None of this is to suggest that Bess is proposing a one-size fits all answer. While Bess is clearly arguing that "the architecture of the third millennium" should "serve the primary symbolic purpose it served in earlier eras—the representation, in orderly, durable, functional, and beautiful buildings, of institutions that enable and encourage us to live as civilized human beings," this certainly "does not preclude innovation in architecture." It does, however, require that the architecture of today flow organically from the architecture of the past. Architecture should also fulfill certain criteria including that it be an architecture of "physical and symbolic substance," that it be beautiful, durable, and made with skill. Here is where Bess' words are directed at the functionalist architects of our age who seem to build neither for heaven nor for earth but for convenience and ease.
None of this does justice to the panorama over which Bess guides his readers. These essays need to be read and contemplated. In reading and contemplating them, one is left with certain questions at which one hopes Bess' next book, and the responses of his interlocutors, will be directed. First, what is the relation between Bess' New Urbanism and Wendell Berry's powerful words about farming, the land, and rural communities? Are they complimentary, or mutually exclusive proposals?

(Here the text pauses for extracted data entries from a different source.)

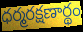
ధర్మరక్షణార్థం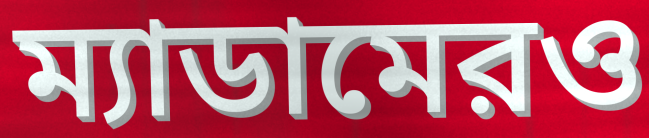
ম্যাডামেরও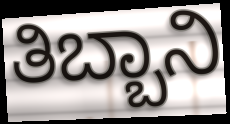
ತಿಬ್ಬಾನಿ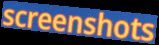
screenshotsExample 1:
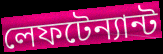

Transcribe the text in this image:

লেফটেন্যান্ট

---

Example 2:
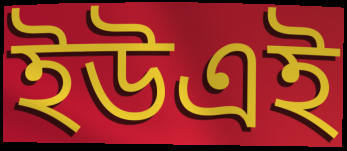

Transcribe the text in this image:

ইউএই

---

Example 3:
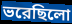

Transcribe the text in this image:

ভরেছিলো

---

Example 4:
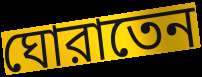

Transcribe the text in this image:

ঘোরাতেন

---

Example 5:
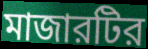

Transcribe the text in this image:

মাজারটিরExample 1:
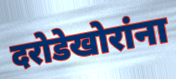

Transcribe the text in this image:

दरोडेखोरांना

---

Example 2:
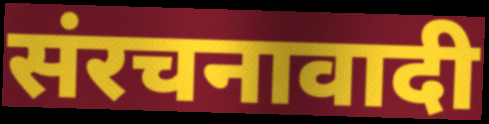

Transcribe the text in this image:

संरचनावादी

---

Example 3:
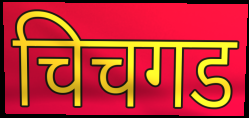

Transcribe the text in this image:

चिचगड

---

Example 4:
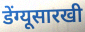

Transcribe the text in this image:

डेंग्यूसारखी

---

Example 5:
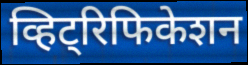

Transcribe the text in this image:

व्हिट्रिफिकेशनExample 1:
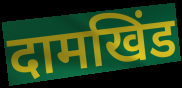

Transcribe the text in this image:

दामखिंड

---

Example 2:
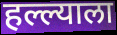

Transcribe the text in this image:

हल्ल्याला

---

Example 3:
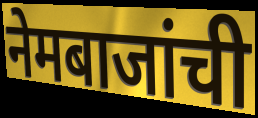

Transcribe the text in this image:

नेमबाजांची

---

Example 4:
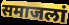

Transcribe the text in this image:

समाजलां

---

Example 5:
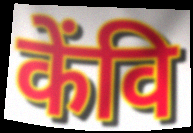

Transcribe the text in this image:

केंवि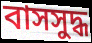
বাসসুদ্ধ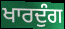
ਖਾਰਦੁੰਗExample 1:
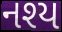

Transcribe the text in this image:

નશ્ય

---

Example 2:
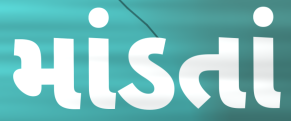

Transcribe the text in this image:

માંડતાં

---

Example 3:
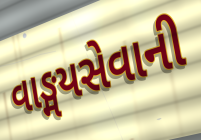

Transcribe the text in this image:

વાઙ્મયસેવાની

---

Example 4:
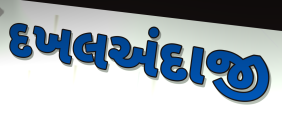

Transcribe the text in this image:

દખલઅંદાજી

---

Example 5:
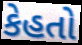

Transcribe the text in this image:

કેહતોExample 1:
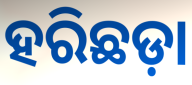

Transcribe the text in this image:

ହରିଛଡ଼ା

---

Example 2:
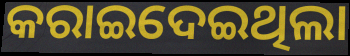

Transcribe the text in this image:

କରାଇଦେଇଥିଲା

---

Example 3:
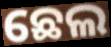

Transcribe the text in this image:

ଛେଲ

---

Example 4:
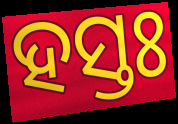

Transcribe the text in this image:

ହସ୍ତଃ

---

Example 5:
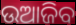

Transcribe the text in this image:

ଉଆଜିବ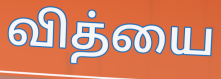
வித்யைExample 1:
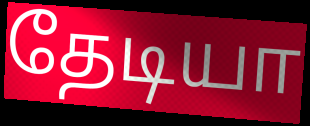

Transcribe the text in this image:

தேடியா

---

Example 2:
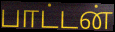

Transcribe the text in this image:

பாட்டன்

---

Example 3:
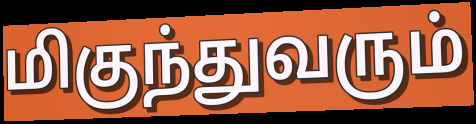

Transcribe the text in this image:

மிகுந்துவரும்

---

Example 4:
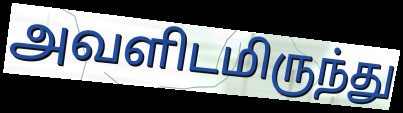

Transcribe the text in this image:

அவளிடமிருந்து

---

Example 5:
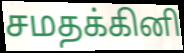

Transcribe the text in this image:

சமதக்கினிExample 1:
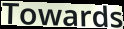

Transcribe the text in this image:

Towards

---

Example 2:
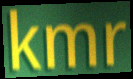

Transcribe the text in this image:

kmr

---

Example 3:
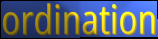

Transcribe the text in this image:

ordination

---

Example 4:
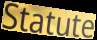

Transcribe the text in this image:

Statute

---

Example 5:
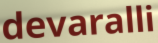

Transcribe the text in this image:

devaralliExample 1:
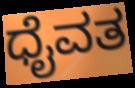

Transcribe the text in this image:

ಧೈವತ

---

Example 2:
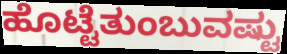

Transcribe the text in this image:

ಹೊಟ್ಟೆತುಂಬುವಷ್ಟು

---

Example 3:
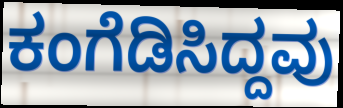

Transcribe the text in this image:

ಕಂಗೆಡಿಸಿದ್ದವು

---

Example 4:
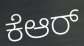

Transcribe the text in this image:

ಕೆಆರ್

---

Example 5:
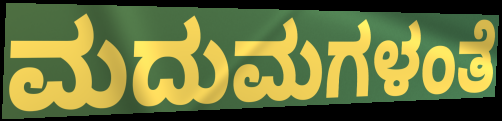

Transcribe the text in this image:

ಮದುಮಗಳಂತೆ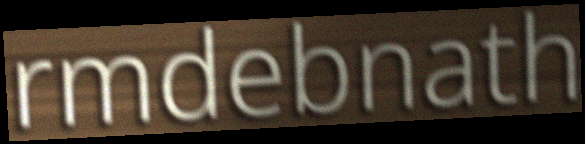
rmdebnathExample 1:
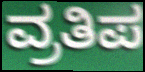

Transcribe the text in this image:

ವ್ರತಿಪ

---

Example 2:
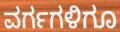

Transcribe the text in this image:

ವರ್ಗಗಳಿಗೂ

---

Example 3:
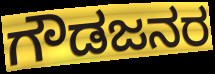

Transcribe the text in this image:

ಗೌಡಜನರ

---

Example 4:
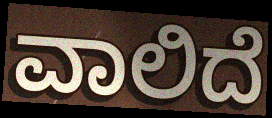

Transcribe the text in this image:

ವಾಲಿದೆ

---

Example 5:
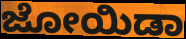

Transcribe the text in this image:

ಜೋಯಿಡಾ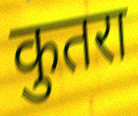
कुतराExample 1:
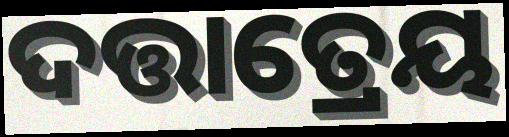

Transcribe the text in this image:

ଦତ୍ତାତ୍ରେୟ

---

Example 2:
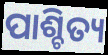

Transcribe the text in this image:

ପାଶ୍ଚିତ୍ୟ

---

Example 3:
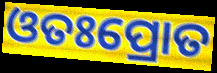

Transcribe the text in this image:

ଓତଃପ୍ରୋତ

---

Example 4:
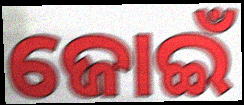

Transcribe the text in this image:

ଜୋଇଁ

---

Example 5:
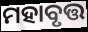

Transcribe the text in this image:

ମହାବୃତ୍ତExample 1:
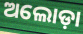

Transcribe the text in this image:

ଅଲୋଡ଼ା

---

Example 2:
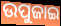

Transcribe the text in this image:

ଉପୁଜାଇ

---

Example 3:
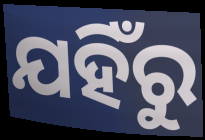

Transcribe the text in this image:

ଯହିଁରୁ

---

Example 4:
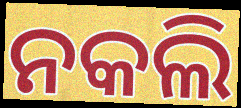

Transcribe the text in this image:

ନକଲି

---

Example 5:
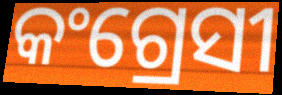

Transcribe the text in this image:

କଂଗ୍ରେସୀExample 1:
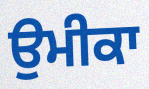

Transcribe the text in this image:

ਉਮੀਕਾ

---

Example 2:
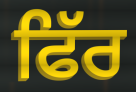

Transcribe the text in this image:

ਫਿੱਰ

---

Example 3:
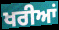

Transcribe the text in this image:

ਖਰੀਆਂ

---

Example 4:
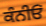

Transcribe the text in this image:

ਕੰਨੀਓਂ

Second, Bess rightly laments the sprawl of suburbia. Sprawl seems to be a largely American (and perhaps Canadian) phenomenon. If that is so, what does this say about the logic at the core of Americanism that tends toward this sort of built environment? I would love to see Bess engage, from the perspective of an architect, the powerful critiques of American liberalism put forward by thinkers such as David Schindler, Patrick Deneen, Jeremy Beer, and others.
Finally, Bess makes use of natural law arguments in these pages. I wonder if a more explicitly theological turn is needed to make his arguments more compelling. At one point, Bess writes, "that an incorrect understanding of the human nature has detrimental consequences for the making of our cities. If we misunderstand human nature, we will surely not make good cities." Can we understand the human person ultimately without knowing the person’s origin in God and destiny in Christ? We know that we cannot. What does this then mean for New Urbanism? I am not sure, but I am excited to see how Bess and his fellow Catholic architects answer that question in the years to come.
Conor B. Dugan is a husband, father of four, and attorney who lives in Grand Rapids, Michigan.